# Task details
Set down each line of the data below exactly.

---- Working data

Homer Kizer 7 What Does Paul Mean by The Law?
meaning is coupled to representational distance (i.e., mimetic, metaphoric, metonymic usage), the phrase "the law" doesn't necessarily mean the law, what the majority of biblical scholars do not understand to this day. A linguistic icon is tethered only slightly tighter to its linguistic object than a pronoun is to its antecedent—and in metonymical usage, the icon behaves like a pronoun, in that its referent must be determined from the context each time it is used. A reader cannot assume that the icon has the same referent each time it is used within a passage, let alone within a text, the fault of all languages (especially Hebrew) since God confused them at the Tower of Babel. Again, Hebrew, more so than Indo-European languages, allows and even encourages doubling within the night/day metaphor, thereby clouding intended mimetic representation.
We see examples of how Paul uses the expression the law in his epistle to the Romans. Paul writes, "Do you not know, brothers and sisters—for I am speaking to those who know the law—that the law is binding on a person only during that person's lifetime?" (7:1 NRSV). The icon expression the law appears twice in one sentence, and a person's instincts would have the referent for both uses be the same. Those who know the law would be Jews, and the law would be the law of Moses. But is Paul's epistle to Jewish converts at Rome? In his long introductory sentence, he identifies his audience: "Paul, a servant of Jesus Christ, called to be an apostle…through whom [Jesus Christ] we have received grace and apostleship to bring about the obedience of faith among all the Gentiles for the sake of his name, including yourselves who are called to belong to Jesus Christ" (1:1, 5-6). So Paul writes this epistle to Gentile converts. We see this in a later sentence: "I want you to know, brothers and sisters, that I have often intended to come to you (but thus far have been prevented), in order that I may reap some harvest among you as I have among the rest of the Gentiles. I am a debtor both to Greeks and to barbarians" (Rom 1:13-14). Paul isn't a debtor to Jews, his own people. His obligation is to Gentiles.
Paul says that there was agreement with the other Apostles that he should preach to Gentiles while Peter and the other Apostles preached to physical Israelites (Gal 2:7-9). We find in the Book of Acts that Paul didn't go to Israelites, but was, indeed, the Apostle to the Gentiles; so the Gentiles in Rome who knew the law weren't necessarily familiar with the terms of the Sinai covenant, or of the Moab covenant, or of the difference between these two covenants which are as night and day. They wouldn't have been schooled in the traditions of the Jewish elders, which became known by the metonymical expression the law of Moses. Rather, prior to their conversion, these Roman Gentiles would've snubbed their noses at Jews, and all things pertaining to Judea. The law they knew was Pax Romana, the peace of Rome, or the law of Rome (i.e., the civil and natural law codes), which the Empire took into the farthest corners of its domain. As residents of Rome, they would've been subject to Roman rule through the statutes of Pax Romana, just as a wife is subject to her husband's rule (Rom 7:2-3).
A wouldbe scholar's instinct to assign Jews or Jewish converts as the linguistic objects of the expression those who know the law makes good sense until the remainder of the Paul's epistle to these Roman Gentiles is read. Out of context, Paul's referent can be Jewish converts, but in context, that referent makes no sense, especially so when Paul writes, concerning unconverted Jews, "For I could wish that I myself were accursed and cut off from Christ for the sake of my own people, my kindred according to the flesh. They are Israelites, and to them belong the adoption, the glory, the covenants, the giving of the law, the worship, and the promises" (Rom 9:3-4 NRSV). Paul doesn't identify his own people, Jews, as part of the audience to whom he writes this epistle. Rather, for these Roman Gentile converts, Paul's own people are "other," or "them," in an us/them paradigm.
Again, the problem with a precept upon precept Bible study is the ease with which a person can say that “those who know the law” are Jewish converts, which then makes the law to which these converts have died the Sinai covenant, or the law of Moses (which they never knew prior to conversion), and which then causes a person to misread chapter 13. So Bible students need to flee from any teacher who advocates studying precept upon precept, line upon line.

--------

# Written response
Homer Kizer 7 What Does Paul Mean by The Law?
meaning is coupled to representational distance (i.e., mimetic, metaphoric, metonymic usage), the phrase "the law" doesn't necessarily mean the law, what the majority of biblical scholars do not understand to this day. A linguistic icon is tethered only slightly tighter to its linguistic object than a pronoun is to its antecedent—and in metonymical usage, the icon behaves like a pronoun, in that its referent must be determined from the context each time it is used. A reader cannot assume that the icon has the same referent each time it is used within a passage, let alone within a text, the fault of all languages (especially Hebrew) since God confused them at the Tower of Babel. Again, Hebrew, more so than Indo-European languages, allows and even encourages doubling within the night/day metaphor, thereby clouding intended mimetic representation.
We see examples of how Paul uses the expression the law in his epistle to the Romans. Paul writes, "Do you not know, brothers and sisters—for I am speaking to those who know the law—that the law is binding on a person only during that person's lifetime?" (7:1 NRSV). The icon expression the law appears twice in one sentence, and a person's instincts would have the referent for both uses be the same. Those who know the law would be Jews, and the law would be the law of Moses. But is Paul's epistle to Jewish converts at Rome? In his long introductory sentence, he identifies his audience: "Paul, a servant of Jesus Christ, called to be an apostle…through whom [Jesus Christ] we have received grace and apostleship to bring about the obedience of faith among all the Gentiles for the sake of his name, including yourselves who are called to belong to Jesus Christ" (1:1, 5-6). So Paul writes this epistle to Gentile converts. We see this in a later sentence: "I want you to know, brothers and sisters, that I have often intended to come to you (but thus far have been prevented), in order that I may reap some harvest among you as I have among the rest of the Gentiles. I am a debtor both to Greeks and to barbarians" (Rom 1:13-14). Paul isn't a debtor to Jews, his own people. His obligation is to Gentiles.
Paul says that there was agreement with the other Apostles that he should preach to Gentiles while Peter and the other Apostles preached to physical Israelites (Gal 2:7-9). We find in the Book of Acts that Paul didn't go to Israelites, but was, indeed, the Apostle to the Gentiles; so the Gentiles in Rome who knew the law weren't necessarily familiar with the terms of the Sinai covenant, or of the Moab covenant, or of the difference between these two covenants which are as night and day. They wouldn't have been schooled in the traditions of the Jewish elders, which became known by the metonymical expression the law of Moses. Rather, prior to their conversion, these Roman Gentiles would've snubbed their noses at Jews, and all things pertaining to Judea. The law they knew was Pax Romana, the peace of Rome, or the law of Rome (i.e., the civil and natural law codes), which the Empire took into the farthest corners of its domain. As residents of Rome, they would've been subject to Roman rule through the statutes of Pax Romana, just as a wife is subject to her husband's rule (Rom 7:2-3).
A wouldbe scholar's instinct to assign Jews or Jewish converts as the linguistic objects of the expression those who know the law makes good sense until the remainder of the Paul's epistle to these Roman Gentiles is read. Out of context, Paul's referent can be Jewish converts, but in context, that referent makes no sense, especially so when Paul writes, concerning unconverted Jews, "For I could wish that I myself were accursed and cut off from Christ for the sake of my own people, my kindred according to the flesh. They are Israelites, and to them belong the adoption, the glory, the covenants, the giving of the law, the worship, and the promises" (Rom 9:3-4 NRSV). Paul doesn't identify his own people, Jews, as part of the audience to whom he writes this epistle. Rather, for these Roman Gentile converts, Paul's own people are "other," or "them," in an us/them paradigm.
Again, the problem with a precept upon precept Bible study is the ease with which a person can say that “those who know the law” are Jewish converts, which then makes the law to which these converts have died the Sinai covenant, or the law of Moses (which they never knew prior to conversion), and which then causes a person to misread chapter 13. So Bible students need to flee from any teacher who advocates studying precept upon precept, line upon line.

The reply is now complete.